You have to use common sense in bonding/training your suggie as to not use any physical force that could hurt or kill your baby glider. The ONLY type of verbal or physical discipline technique that CAN be used on a glider is the behavior the moms and dads use toward their babies. It is subtle at first and WILL NOT hurt your glider. You try to mimic the behavior that you observe between male and females and also the way the parents teach the baby gliders what behaviors they will tolerate. You use a loving touch and do not scare the glider into crabbing or lunging and biting your hand. You may get groomed or nipped until they understand your glider talk. I often go 'Tsssst', you'll get the idea when you hear your suggie.. it's usually a Stop that, or That's mine! type of noise that distracts/stops them from what they're doing. Anyone who tells you a single glider will be fine by it's self.

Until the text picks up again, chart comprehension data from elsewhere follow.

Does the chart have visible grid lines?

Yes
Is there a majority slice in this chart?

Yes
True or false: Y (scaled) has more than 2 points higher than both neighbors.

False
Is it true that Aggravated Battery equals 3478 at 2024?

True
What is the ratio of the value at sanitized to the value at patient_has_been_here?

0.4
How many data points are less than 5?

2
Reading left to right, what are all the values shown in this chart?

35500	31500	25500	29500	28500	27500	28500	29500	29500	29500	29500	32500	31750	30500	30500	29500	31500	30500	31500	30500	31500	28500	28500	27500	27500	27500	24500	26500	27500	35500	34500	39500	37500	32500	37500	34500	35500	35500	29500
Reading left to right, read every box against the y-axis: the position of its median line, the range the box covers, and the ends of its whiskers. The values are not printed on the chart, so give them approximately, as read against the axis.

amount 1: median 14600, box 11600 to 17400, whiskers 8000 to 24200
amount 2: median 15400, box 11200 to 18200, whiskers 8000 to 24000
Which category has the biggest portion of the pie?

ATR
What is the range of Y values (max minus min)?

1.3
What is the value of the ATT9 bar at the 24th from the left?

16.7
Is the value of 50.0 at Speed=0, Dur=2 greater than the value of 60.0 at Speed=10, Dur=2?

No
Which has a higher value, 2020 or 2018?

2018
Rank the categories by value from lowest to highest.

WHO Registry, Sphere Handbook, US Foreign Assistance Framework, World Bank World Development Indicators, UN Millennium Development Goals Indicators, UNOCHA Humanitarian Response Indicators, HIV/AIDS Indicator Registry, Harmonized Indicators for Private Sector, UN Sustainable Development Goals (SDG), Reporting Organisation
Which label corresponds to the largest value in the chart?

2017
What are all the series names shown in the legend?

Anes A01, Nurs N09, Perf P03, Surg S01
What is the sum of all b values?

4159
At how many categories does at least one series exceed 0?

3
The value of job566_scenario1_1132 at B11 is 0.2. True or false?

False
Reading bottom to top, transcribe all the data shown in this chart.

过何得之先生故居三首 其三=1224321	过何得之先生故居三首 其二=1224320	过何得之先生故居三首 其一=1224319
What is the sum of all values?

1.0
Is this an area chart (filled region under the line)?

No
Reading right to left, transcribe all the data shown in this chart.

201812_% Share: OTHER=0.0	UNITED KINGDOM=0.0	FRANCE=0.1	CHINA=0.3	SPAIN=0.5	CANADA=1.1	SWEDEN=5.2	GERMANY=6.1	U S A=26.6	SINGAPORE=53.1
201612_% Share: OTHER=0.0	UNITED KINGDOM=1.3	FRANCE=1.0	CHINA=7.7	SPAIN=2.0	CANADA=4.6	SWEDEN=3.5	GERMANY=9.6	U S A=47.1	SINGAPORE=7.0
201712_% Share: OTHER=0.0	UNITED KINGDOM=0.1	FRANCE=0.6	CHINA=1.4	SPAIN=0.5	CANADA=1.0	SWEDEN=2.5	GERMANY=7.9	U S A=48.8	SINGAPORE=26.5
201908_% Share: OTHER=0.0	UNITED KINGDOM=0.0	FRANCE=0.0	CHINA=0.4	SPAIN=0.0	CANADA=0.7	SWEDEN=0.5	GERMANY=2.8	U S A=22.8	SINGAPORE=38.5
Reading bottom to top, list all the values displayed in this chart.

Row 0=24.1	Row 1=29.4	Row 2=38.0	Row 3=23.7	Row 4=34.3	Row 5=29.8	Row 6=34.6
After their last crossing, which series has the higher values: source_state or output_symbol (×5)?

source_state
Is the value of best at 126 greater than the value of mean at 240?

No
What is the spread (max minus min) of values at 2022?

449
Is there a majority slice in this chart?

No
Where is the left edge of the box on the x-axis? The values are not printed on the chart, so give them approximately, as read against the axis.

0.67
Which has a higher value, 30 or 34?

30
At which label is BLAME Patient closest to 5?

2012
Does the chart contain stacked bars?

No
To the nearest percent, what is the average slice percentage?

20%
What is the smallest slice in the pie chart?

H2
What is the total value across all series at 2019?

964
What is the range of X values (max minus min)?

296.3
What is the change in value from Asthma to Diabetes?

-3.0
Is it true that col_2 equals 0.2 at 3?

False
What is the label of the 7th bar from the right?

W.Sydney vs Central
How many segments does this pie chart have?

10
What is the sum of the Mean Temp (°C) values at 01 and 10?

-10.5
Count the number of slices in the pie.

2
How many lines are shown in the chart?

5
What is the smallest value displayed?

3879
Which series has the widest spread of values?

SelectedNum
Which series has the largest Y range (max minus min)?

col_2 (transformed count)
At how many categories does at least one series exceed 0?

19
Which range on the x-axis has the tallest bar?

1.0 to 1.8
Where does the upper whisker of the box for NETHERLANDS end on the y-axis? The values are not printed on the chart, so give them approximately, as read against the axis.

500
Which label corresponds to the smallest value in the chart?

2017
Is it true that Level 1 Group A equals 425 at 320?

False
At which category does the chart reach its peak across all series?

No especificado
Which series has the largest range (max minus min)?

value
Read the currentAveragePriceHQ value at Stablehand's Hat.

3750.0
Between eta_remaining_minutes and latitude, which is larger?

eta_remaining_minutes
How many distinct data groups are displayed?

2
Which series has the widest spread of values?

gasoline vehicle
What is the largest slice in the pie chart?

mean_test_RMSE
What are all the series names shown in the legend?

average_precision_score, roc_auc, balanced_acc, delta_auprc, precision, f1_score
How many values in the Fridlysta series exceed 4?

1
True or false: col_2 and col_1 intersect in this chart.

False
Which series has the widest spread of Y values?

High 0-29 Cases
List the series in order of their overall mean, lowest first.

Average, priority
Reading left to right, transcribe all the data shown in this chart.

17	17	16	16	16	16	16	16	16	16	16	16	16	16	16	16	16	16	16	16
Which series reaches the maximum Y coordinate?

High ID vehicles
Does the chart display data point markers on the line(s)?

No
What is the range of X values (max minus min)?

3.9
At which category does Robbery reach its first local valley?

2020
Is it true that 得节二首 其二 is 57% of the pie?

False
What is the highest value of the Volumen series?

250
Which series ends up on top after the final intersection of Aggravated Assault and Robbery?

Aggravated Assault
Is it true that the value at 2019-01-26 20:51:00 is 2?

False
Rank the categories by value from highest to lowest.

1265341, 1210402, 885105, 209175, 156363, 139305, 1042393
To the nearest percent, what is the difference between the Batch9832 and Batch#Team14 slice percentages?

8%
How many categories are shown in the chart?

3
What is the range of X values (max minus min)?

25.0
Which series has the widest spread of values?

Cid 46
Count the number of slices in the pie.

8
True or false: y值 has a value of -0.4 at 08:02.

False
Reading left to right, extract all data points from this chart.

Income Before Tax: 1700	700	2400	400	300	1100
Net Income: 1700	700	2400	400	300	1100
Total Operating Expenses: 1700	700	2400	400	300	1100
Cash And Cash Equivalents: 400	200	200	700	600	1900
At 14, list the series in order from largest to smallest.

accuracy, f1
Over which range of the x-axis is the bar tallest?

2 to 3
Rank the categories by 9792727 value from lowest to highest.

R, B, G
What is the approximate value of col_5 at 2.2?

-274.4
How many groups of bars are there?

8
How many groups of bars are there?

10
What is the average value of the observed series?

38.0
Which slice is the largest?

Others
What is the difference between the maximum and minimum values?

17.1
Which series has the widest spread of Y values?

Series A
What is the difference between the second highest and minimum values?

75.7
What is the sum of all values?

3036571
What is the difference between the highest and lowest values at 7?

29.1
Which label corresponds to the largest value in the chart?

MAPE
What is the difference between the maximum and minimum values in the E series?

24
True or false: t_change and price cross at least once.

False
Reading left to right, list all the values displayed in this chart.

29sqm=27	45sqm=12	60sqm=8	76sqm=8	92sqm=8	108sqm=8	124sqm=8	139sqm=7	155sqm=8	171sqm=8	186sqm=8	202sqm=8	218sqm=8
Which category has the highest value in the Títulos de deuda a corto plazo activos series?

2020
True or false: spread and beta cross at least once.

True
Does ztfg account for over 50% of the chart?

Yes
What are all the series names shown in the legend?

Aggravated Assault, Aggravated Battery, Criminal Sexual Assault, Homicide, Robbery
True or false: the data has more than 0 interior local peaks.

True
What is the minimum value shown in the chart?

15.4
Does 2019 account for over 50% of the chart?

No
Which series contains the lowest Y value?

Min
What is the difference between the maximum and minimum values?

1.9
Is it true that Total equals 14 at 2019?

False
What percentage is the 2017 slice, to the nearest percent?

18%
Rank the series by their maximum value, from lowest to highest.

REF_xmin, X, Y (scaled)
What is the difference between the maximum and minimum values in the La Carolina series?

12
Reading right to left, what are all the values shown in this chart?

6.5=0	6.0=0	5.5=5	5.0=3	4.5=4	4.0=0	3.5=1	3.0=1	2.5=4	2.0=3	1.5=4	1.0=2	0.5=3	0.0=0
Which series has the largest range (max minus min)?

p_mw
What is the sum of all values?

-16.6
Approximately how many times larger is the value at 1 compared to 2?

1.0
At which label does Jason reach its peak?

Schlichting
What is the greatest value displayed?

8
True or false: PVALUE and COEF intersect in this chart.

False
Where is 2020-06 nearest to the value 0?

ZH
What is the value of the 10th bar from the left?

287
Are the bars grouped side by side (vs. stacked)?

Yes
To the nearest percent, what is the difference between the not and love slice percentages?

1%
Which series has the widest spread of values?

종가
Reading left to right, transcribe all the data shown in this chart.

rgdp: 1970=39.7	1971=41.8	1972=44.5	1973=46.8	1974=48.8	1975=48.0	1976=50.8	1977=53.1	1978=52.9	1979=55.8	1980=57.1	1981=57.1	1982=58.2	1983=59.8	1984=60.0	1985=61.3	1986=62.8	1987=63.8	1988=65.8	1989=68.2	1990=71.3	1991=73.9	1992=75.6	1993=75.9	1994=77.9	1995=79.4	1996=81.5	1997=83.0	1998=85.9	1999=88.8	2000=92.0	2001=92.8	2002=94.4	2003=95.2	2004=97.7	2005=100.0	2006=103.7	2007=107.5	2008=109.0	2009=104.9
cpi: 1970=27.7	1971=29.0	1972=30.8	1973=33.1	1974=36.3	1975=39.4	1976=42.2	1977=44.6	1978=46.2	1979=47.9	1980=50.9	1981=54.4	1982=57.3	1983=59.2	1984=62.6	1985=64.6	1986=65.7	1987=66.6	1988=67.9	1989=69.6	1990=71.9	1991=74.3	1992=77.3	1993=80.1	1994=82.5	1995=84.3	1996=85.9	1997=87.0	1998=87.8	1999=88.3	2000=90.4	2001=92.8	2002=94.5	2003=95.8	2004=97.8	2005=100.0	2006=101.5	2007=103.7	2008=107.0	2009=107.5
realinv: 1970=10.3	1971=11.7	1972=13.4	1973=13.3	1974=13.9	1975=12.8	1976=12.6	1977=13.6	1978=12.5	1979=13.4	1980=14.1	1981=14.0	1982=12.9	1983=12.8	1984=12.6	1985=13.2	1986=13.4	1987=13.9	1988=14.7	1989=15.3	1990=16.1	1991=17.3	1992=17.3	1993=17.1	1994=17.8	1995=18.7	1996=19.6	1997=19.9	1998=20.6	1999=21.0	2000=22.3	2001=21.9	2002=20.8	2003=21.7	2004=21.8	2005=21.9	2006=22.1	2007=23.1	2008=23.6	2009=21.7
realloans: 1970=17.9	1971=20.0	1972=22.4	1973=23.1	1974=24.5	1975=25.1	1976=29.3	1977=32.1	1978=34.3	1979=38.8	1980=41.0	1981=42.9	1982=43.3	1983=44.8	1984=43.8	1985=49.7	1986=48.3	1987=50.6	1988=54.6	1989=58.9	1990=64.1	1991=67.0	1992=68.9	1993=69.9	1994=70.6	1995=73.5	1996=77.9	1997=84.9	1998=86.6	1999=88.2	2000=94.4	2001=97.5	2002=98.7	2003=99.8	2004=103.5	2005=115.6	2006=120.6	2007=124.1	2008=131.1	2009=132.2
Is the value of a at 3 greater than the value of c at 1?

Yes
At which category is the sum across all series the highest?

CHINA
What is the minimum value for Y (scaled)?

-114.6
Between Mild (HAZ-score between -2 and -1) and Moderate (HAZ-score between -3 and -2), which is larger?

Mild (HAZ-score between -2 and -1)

A pair is always better together. A trio is fine too! But either way, gliders are COLONY animals in the wild. There's nothing like it when you see it in person. They're always chittering, chirping, barking. They are very talkative and social animals. Usually they will all sleep in one pouch together! A single glider can often get depressed and even die from self mutilation. It's always best to get at least two suggies! Do not buy:
Any sugar gliders fur that is matted looking or wet looking could be a sign of a parasite or bacterial infection.
Any glider that is lethargic and not awake looking at things that are going on around them. They should be aware of movement in their area. A suggie can freeze when scared but in a few seconds to a minute will take a treat or at least be aware of their surroundings.
A suggie that will not eat it’s favorite treat.
A wet tail or poop that is matted to their rear end or their tail can be a sign of illness. If they are not grooming themselves. It also can mean that they are too young to be a way from the parents as they can help and teach the babies to groom themselves. Not grooming themselves properly can also be a sign of mental illness from being alone for too long.
The eyes that don’t look full of life and are dull looking, blueish color, or that look infected or have a lot of gunk in them.
The ears that constantly stay down and that don’t stand up when sweet talked to, or that look dry or scaley.
Greasy or sticky fur can be a sign of an illness or too many gliders together in dirty conditions.
Their fur should be shiny and very smooth and soft to the touch. Diet can also effect their fur quality.
A skinny sugar glider where the ribs are showing and wobbly as they walk can be a sickly glider or a sign of dehydration.
Any suggie that has loose or watery stools. Any poop or pee that has a very strong or foul odor.